First impressions: It's really big. The colours are magic. I was overwhelmed by the ridiculous contrast of the resort town and the local community. The wound is very fresh for Indigenous Australia. I have always thought politics to be a sham, but I am really disgusted now. Wipe the primary school curriculum and let's all just learn local Dreaming! I think the local stories of any area in Australia needs to be a massive part of the school system - it is the law of this land, the lessons are solid.
I work for an amazing non-profit arts organisation which is Anangu-owned and directed. I help local artists facilitate dot painting workshops and culture walks by translating. I have been learning Pitjantjatjara to do so, under the patient tutelage of said artists
Now I am painting different things, taking some inspiration from the local artists, re-thinking story-telling ideas and perspective. I have been painting on actual rubbish I find, (mostly shiny).

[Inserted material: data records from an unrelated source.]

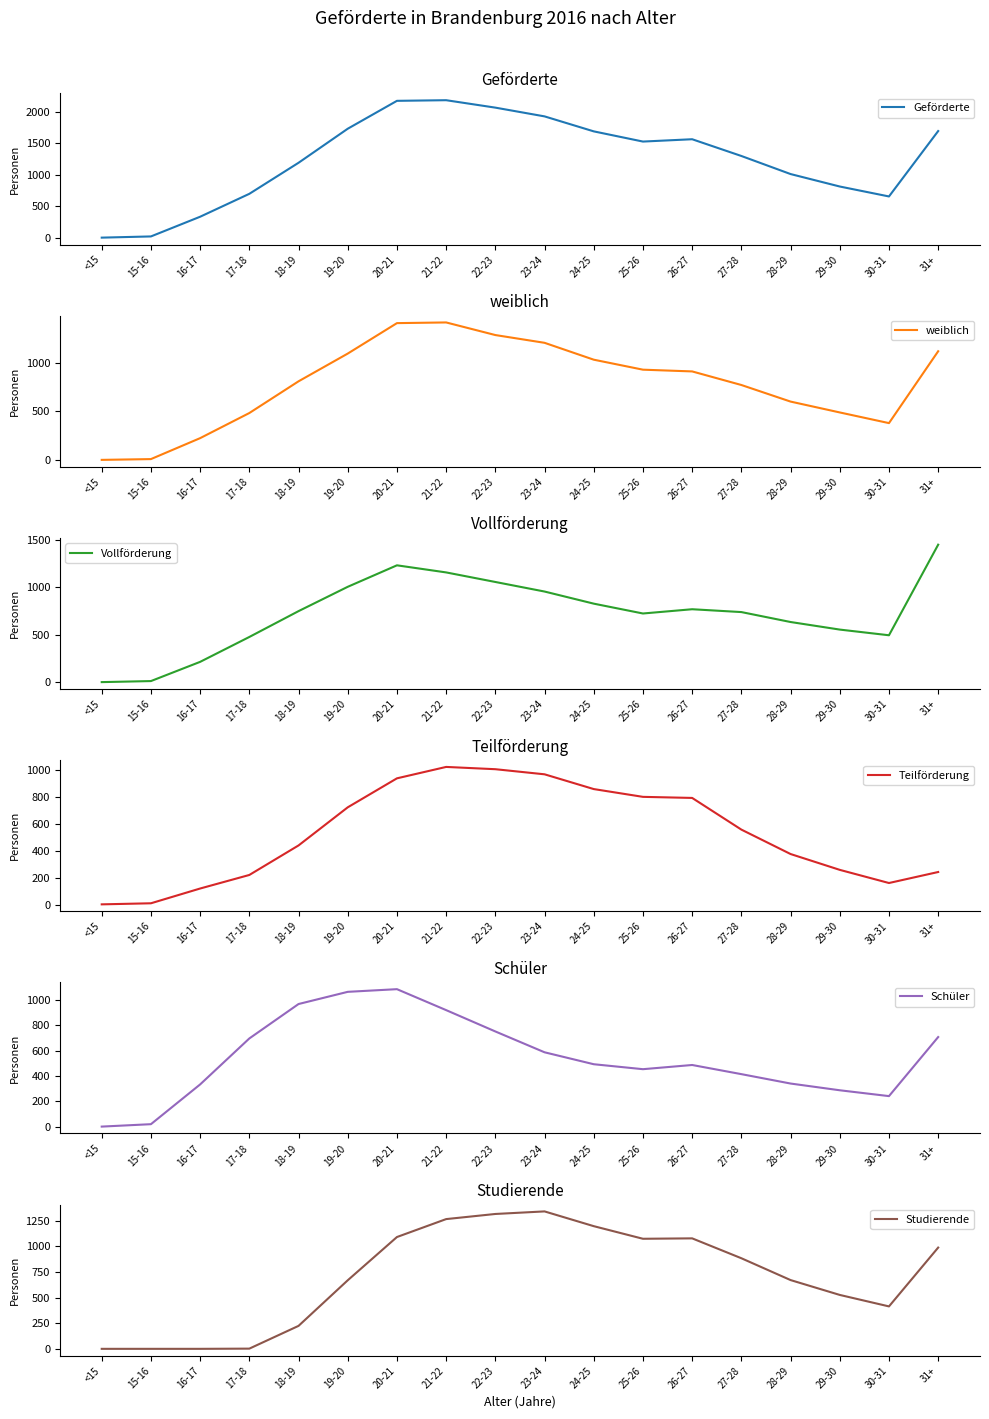

Between 18-19 and 22-23, which series saw the biggest shift?

Studierende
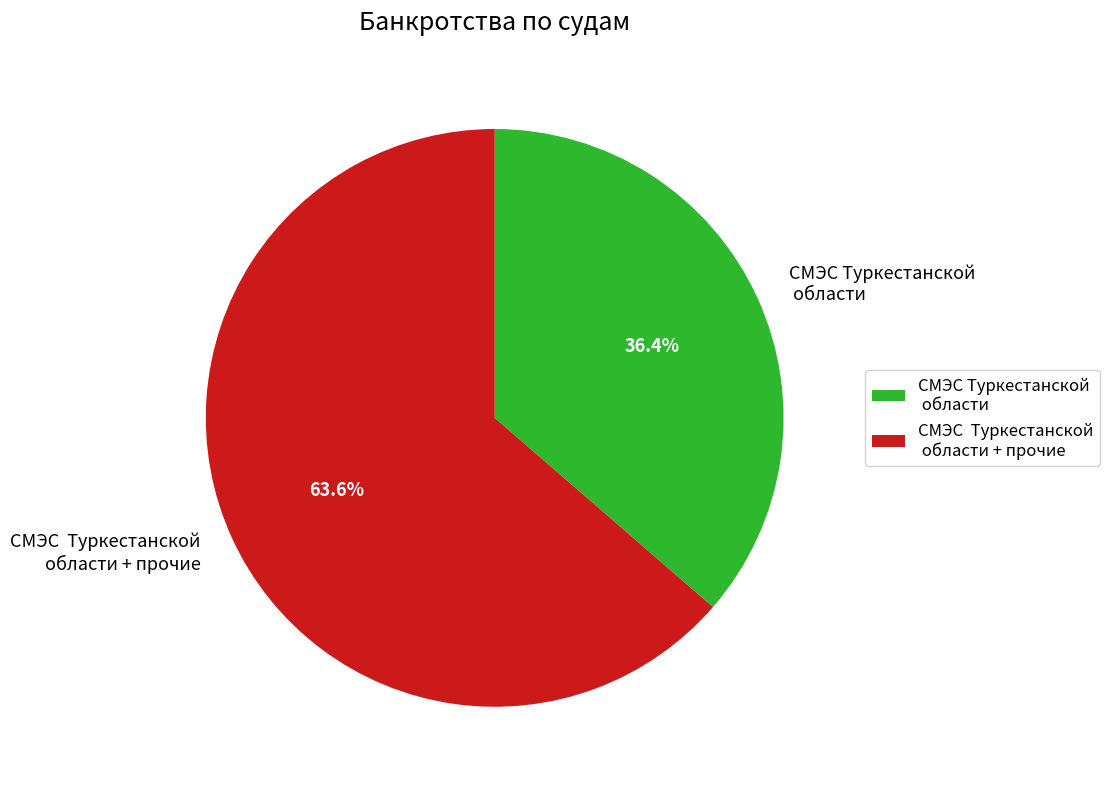

Does СМЭС Туркестанской области + прочие represent more than half of the total?

Yes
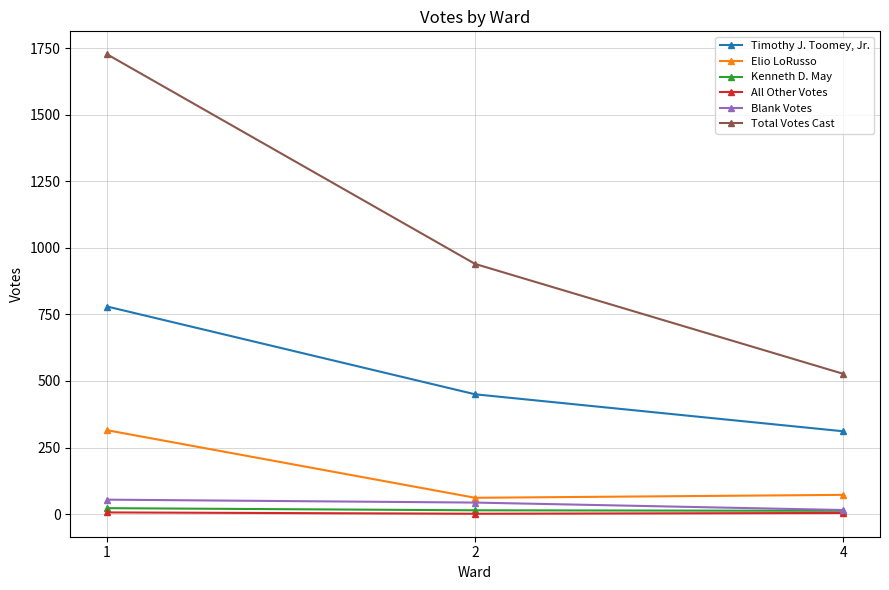

How many lines are shown in the chart?

6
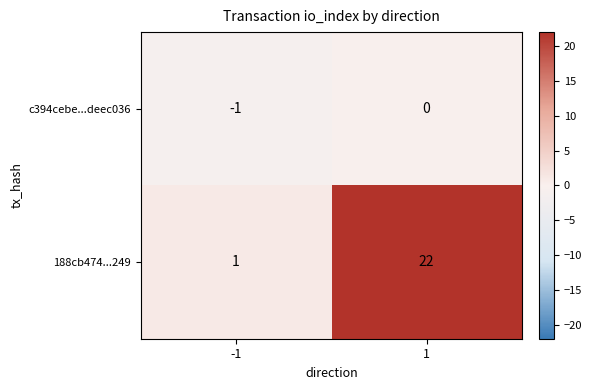

How many series are shown in this chart?

2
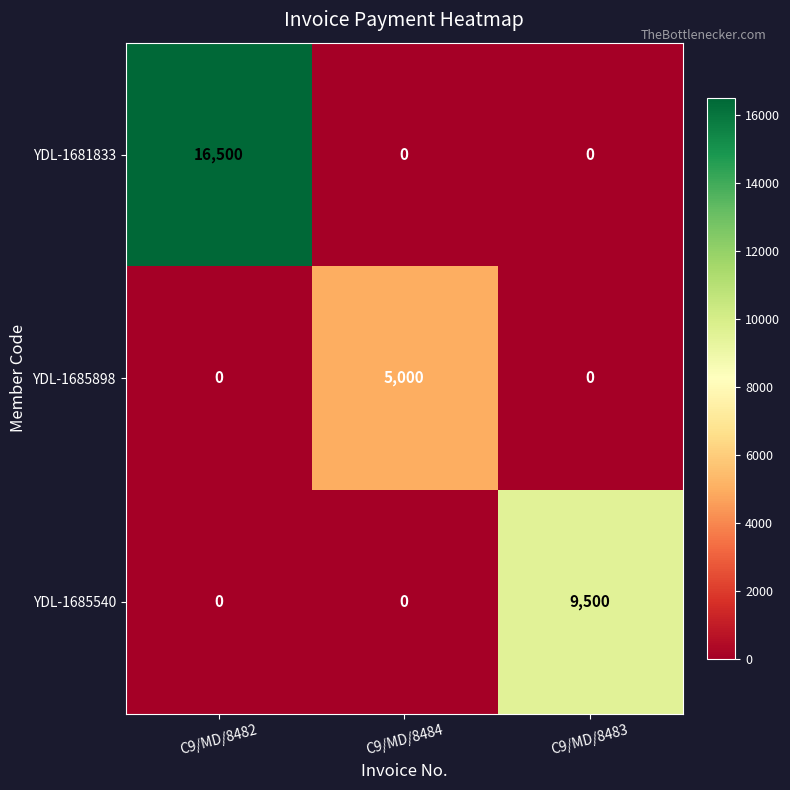

At which label does YDL-1685540 reach its peak?

C9/MD/8483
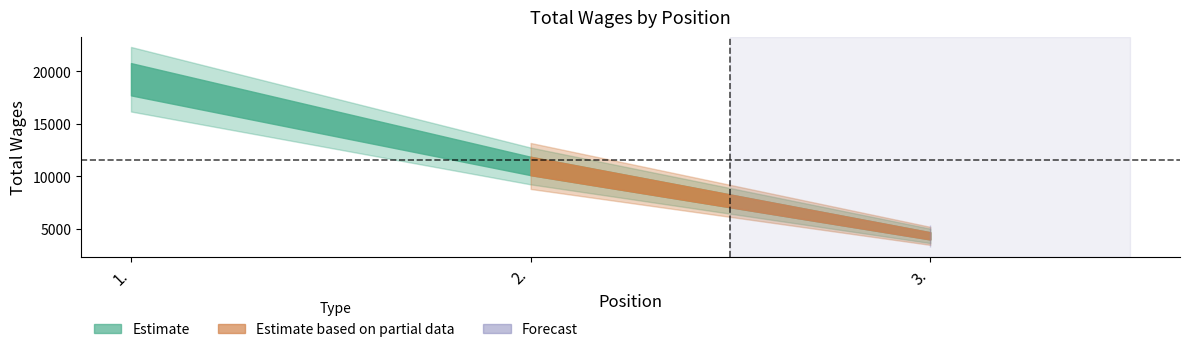

True or false: the data shows 15290 at 2..

False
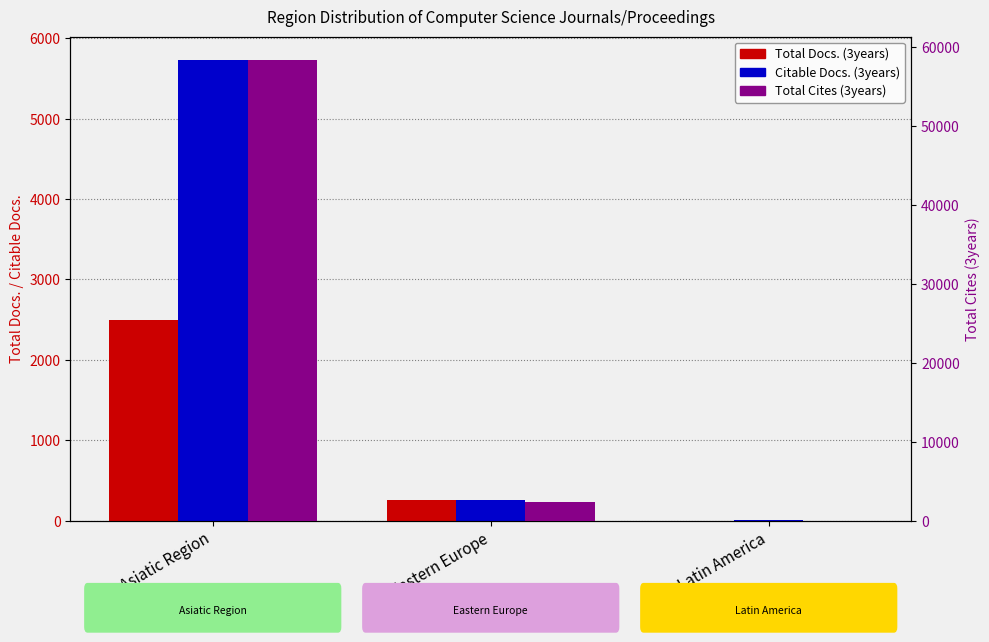

Rank the series by their maximum value, from highest to lowest.

Total Cites (3years), Citable Docs. (3years), Total Docs. (3years)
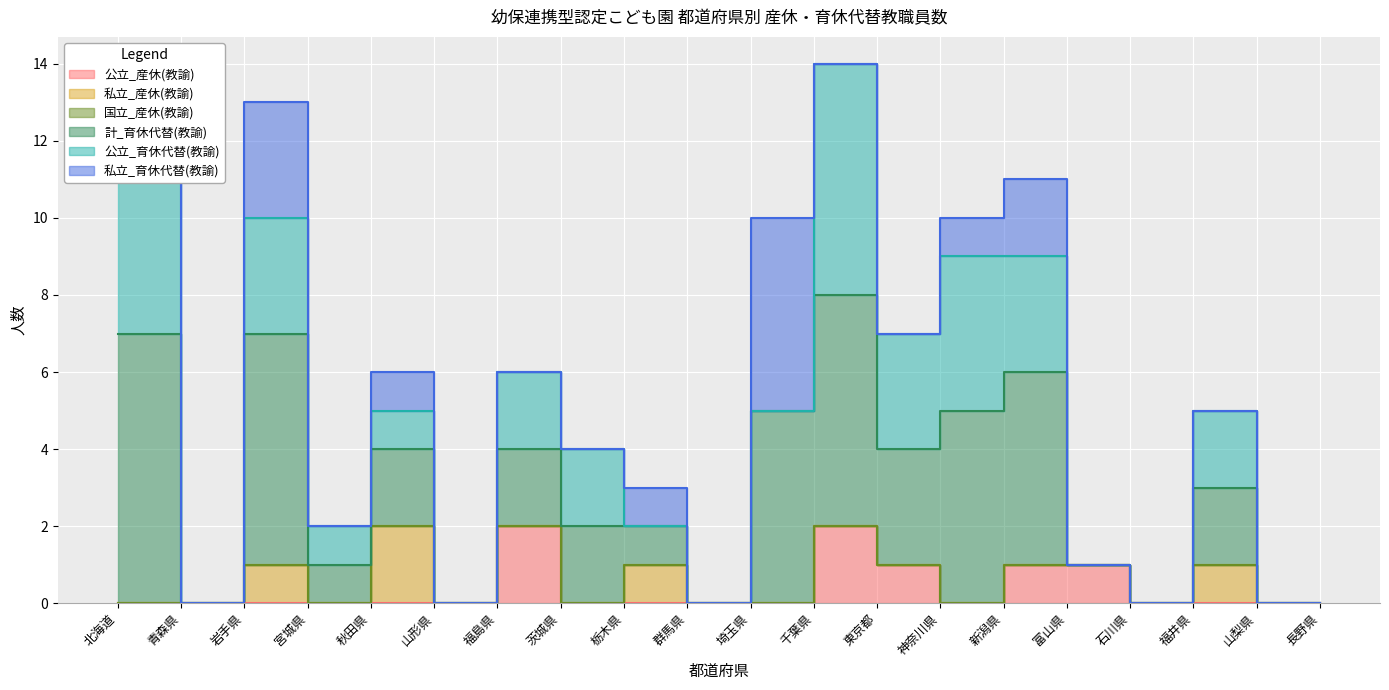

The 公立_育休代替(教諭) series shows 0 at 山梨県. True or false?

True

This week I am house sitting for my friend, who has a donger in community. I wake up at 6 to a kelpie whacking me in the face, I roll to the side of the bed and pat Willie, love personified in a large roo dog. then the three of us walk out the back of community toward the sand dunes, joined by 3 other camp dogs and become a very motley attractive mob. I throw sticks and growl at anyone who steps out of line...I am also learning how to speak camp dog. Ee get to the water tank in the dunes and admire the light as it comes up and dances delicately on all the grasses and trees, forming an embryonic glow around Uluru. Once we are full of colours or I get over throwing sticks we all amble down the dunes through the spinifex and walk down the big red road, back to the donger where I shower with Uluru right outside the window. Then Ipick up an artist from their home in community and we drive to Yulara to do a dot painting workshop. These workshops are so beautiful, the artists teach the tourists some culture, language and how to approach telling their own story in a painting. Sometimes people cry in appreciation as they learn how to tell their own stories, and we laugh a lot. Then we might stop for a cool drink and Wing Dings before driving home. It is very special for tourists to engage with the local people out here, to listen and learn. The experience is important because it develops understanding, which is pivotal for respect and ultimately, change. I feel very privileged to be learning in this way.
I'm not sure if I can see myself out here long term. The desert is very much on the map of my heart now, the sand is in my blood. I do miss my family and friends but the work is very interesting. The stories out here are rich - anyone who thinks Australia has no culture needs to get out more!
I am planning my curatorial debut for November at Ambush Gallery in Sydney, 'Barkers and Biters'. i just want to keep making art, telling stories and saying what must be said in that voice.
Favourite things to do in the area: going to Kanju Gorge at sunset, flipping through the Mutitjulu aged-care art, playing with camp dogs, driving on bumpy roads, Going out bush with the artists. Painting, admiring the morning light over spinifex grass.
Tips for people thinking of moving near Uluru: be humble or die. You need to let go of any expectation. Shut up. Watch. Listen. And drink plenty of water.